The IRS says that you are “considered unmarried“ if you are legally separated under a decree of separate maintenance that makes you legally unmarried under state law. If you are “considered unmarried”, then you would file as single, or you would file as head of household if you provided care in your home for a qualifying person, usually your child dependent.
The problem is that I have never seen a state law that the IRS would accept to be considered unmarried. I have only reviewed tax court cases for New York and New Jersey, but in those states, a legal separation is not considered unmarried. The reasoning was complex and I may not remember it all correctly, but part of the reasoning is that in those states, even if you have a legal separation approved by the courts, you can reconcile and get back together without legal consequence.

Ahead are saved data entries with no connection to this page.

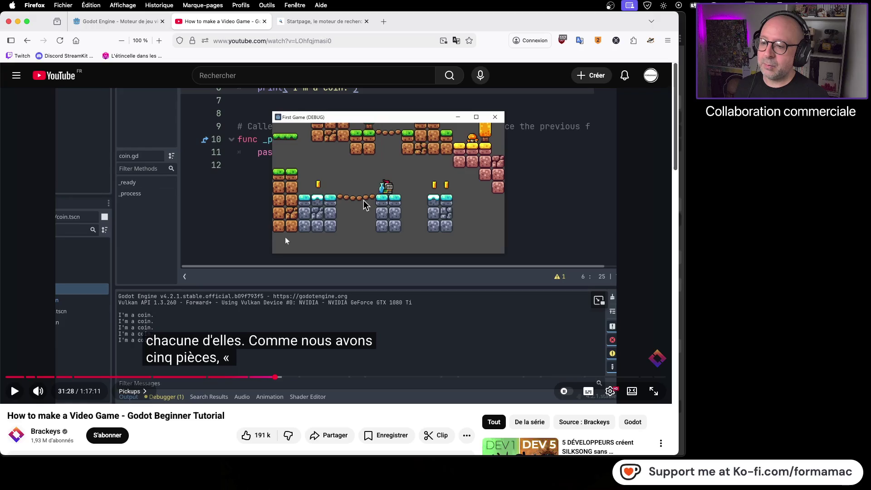
key("super+Tab")
key("super+b")
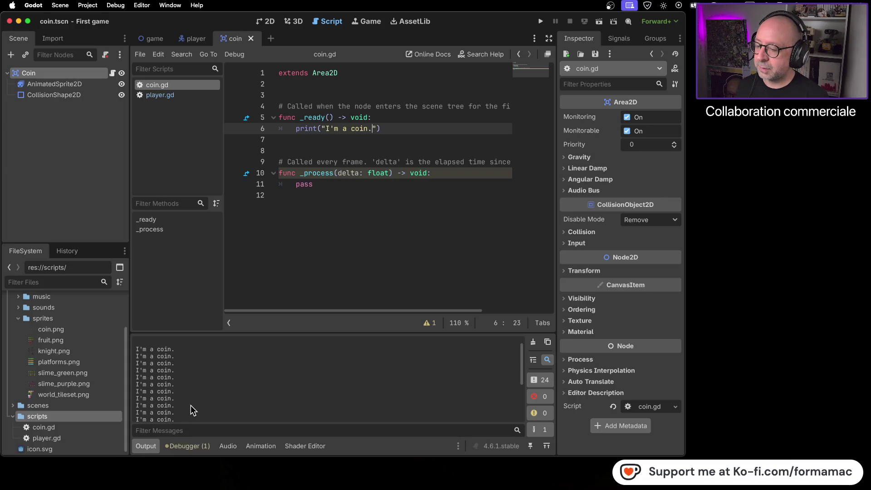
Scroll the Output past the repeated 'I'm a coin.' lines to 'Debugging process stopped', then open the game scene.
scroll(189, 401, "down", 1)
scroll(189, 399, "down", 1)
scroll(189, 398, "down", 2)
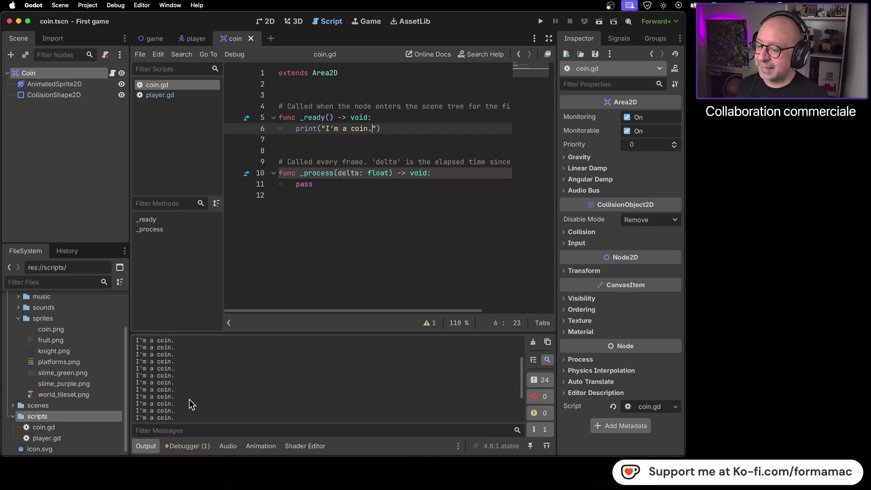
scroll(189, 399, "down", 1)
scroll(189, 399, "down", 2)
scroll(188, 399, "down", 2)
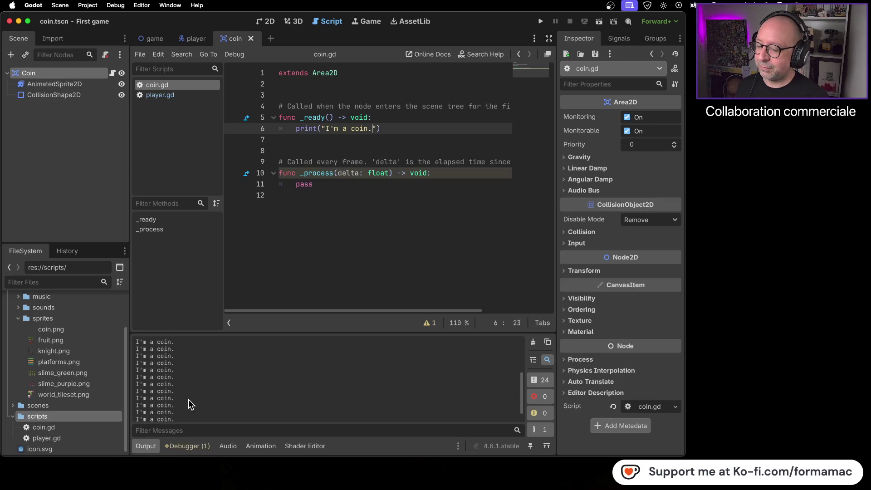
scroll(189, 400, "down", 1)
scroll(189, 398, "down", 1)
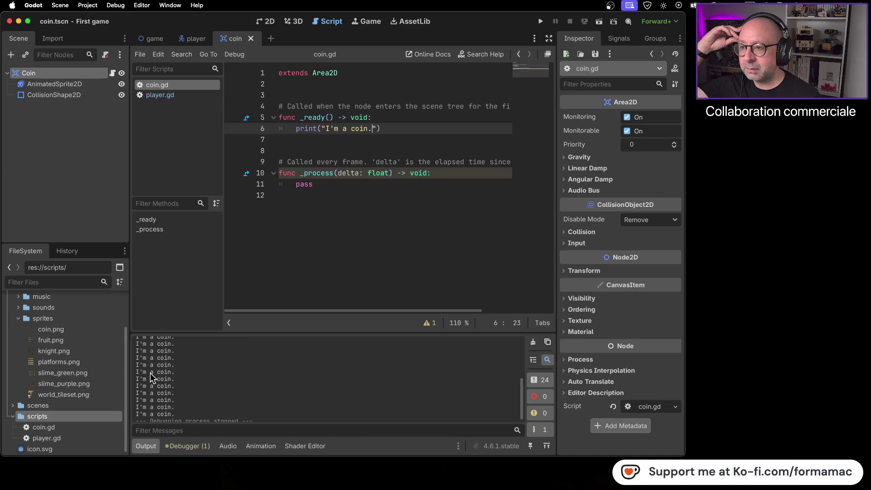
left_click(154, 39)
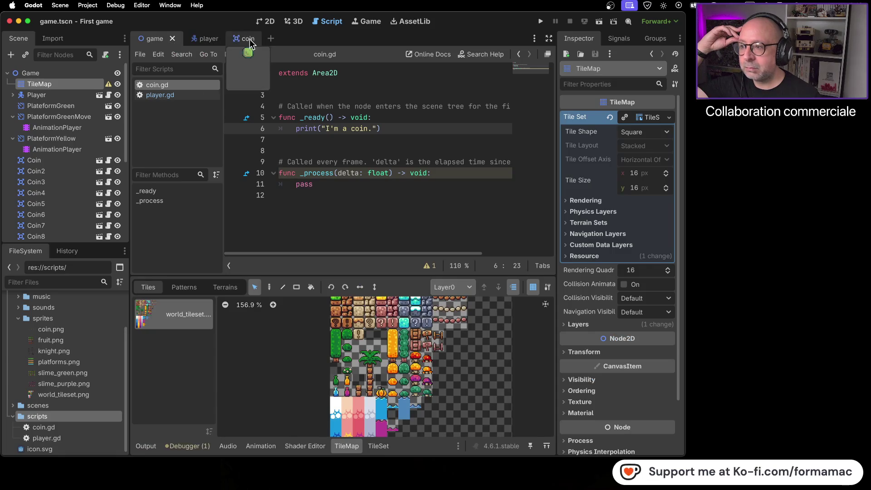
Select the Game root node and pan across the whole level and its coins in the 2D view.
left_click(63, 75)
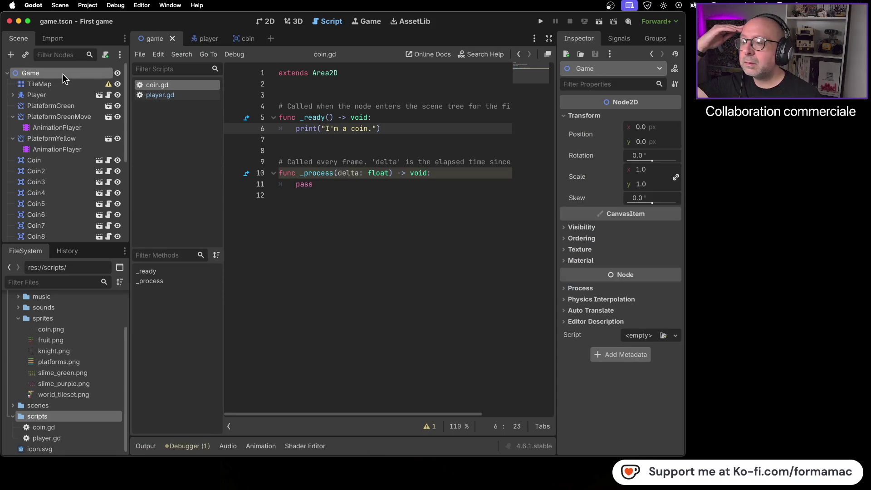
left_click(270, 23)
scroll(314, 181, "down", 5)
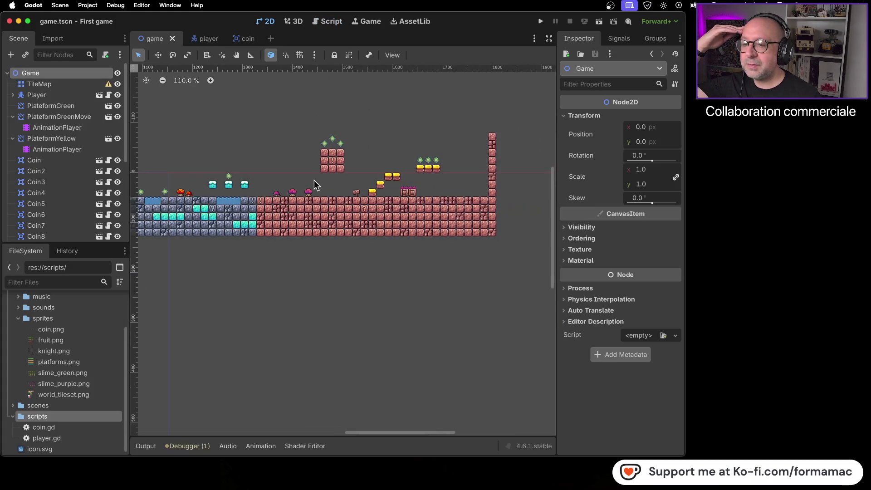
scroll(353, 161, "up", 5)
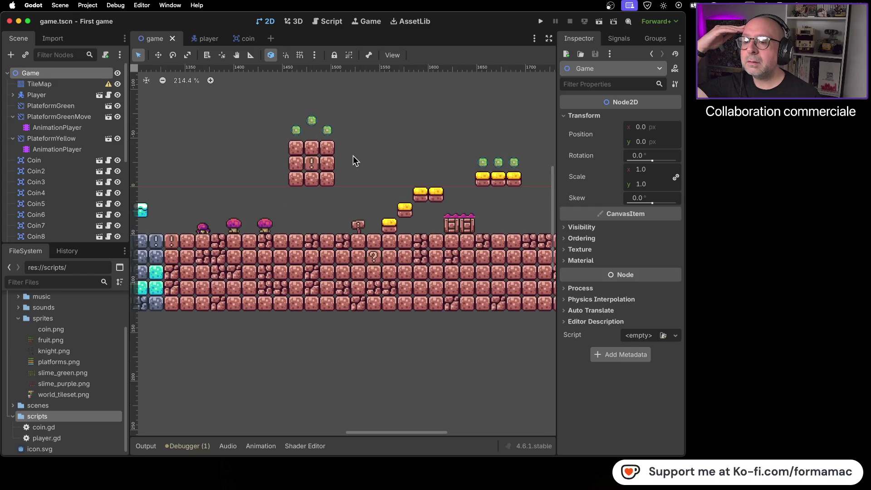
scroll(303, 197, "left", 10)
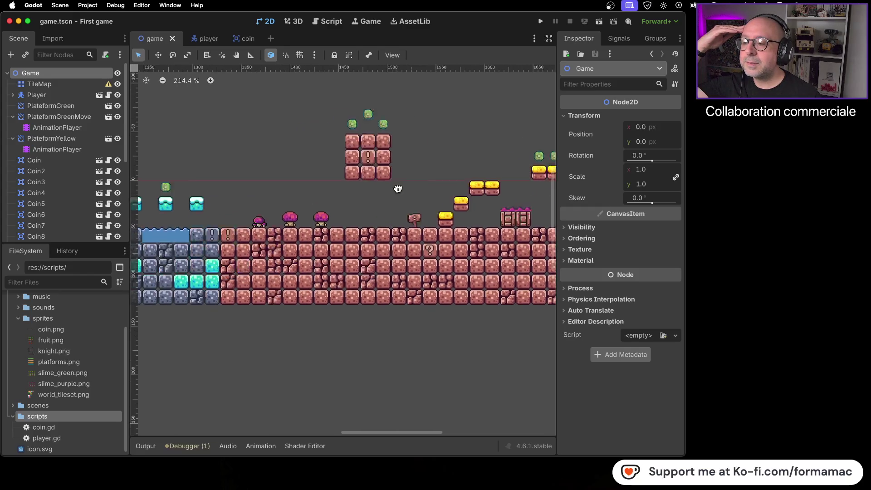
scroll(276, 177, "left", 10)
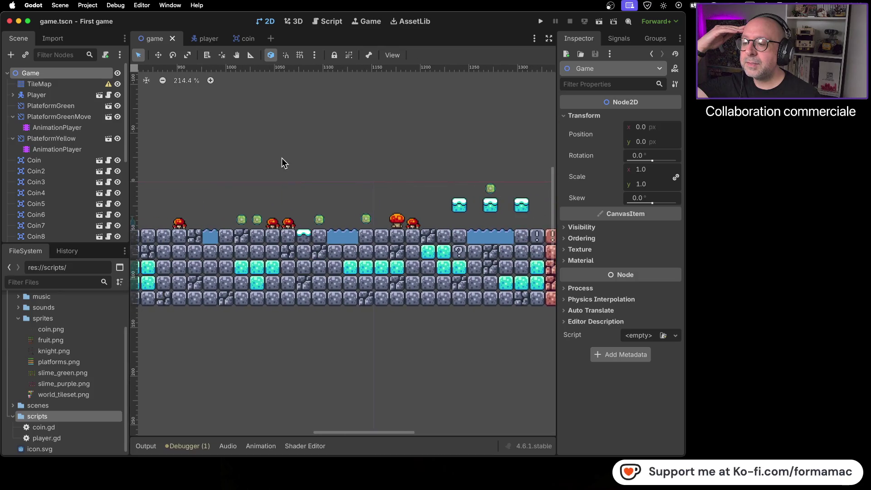
scroll(390, 143, "left", 10)
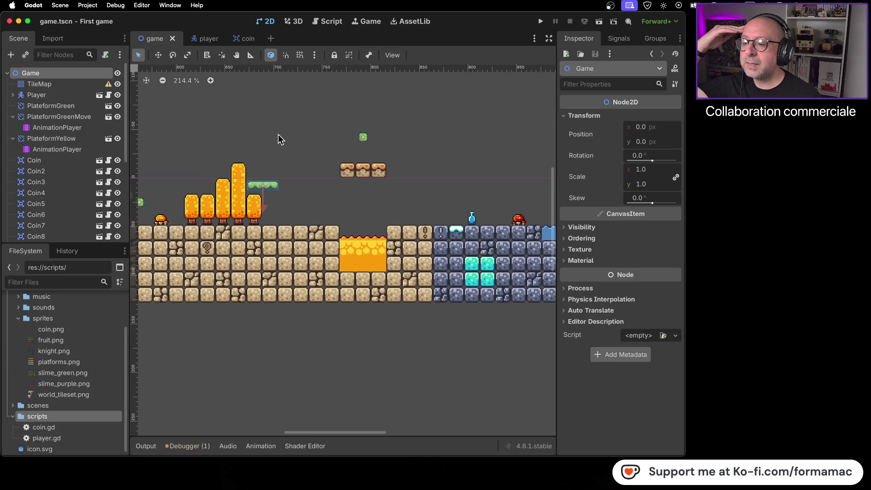
scroll(419, 148, "left", 5)
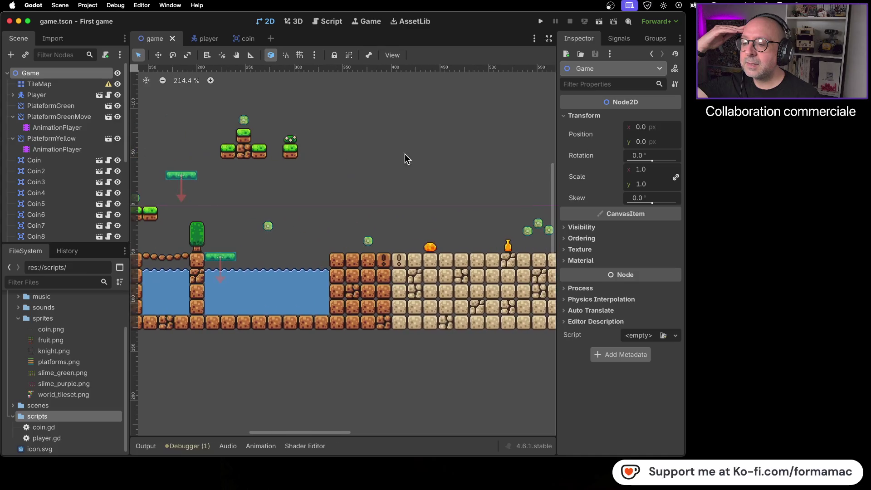
scroll(354, 161, "left", 8)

New York actually does have a different kind of legal separation still on their law books as a holdover from the distant past that would meet the IRS definition, but no one uses it in modern times.
I would love to know if there are any states where a legal separation is considered unmarried by the IRS. You would have to ask a tax attorney in your state whether your form of legal separation counts.
But the answer is not a simple yes or no. If your legal separation does not count as unmarried, then you would file “married filing separately“ unless you were separated for at least six months and you provided care in your home for a qualifying person so you could file as head of household. Your spouse would probably file “married filing separately,“ since they would not have a qualifying person for HOH.
If your legal separation does count as unmarried under the laws of your state, you could file single or HOH.